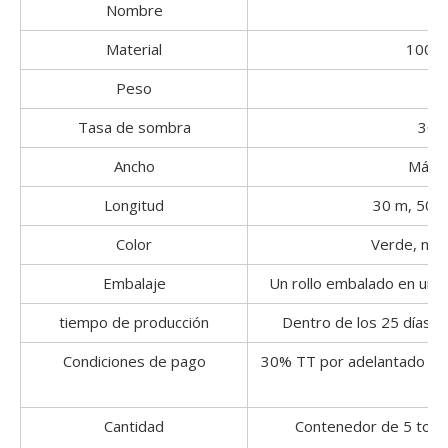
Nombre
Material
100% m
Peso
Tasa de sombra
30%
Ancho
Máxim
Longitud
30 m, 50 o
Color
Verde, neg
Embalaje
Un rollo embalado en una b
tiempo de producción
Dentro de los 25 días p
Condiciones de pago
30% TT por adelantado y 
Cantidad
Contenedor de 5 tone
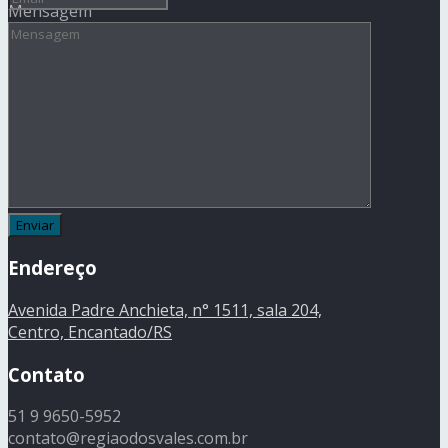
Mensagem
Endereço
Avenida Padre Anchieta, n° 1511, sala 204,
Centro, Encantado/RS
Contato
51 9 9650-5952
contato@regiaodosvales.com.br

- - -

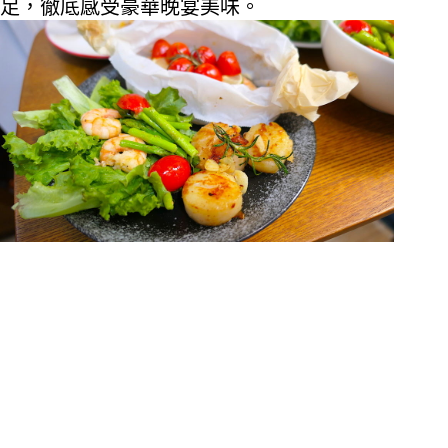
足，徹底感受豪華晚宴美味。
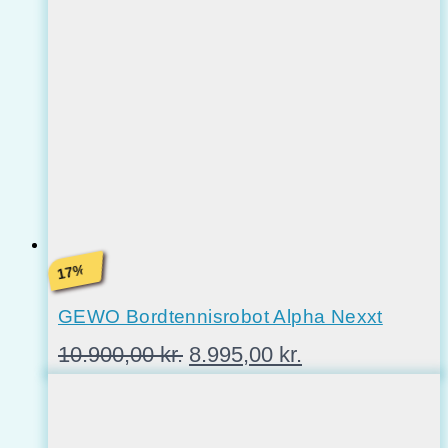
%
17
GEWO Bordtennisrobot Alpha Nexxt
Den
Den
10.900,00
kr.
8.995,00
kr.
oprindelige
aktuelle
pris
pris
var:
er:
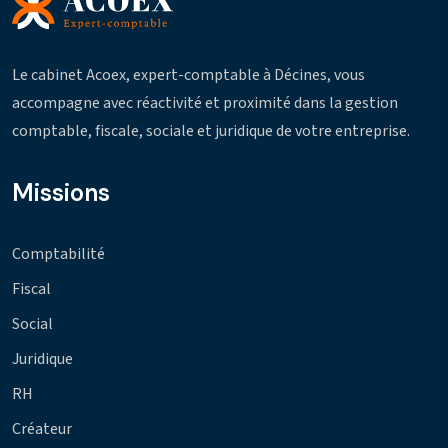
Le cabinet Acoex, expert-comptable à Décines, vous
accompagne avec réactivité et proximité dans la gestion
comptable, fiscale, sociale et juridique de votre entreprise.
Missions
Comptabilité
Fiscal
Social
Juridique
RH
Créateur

- - -

[Description of the task]: Lines wanted from the entries above: the one with "Contenedor de 5 tone", the one with "contato@regiaodosvales.com.br", and all lines between. Please copy them exactly, without the pictures and without anything else.

[Solution for this problem]:
Contenedor de 5 tone
Mensagem
Endereço
Avenida Padre Anchieta, n° 1511, sala 204,
Centro, Encantado/RS
Contato
51 9 9650-5952
contato@regiaodosvales.com.br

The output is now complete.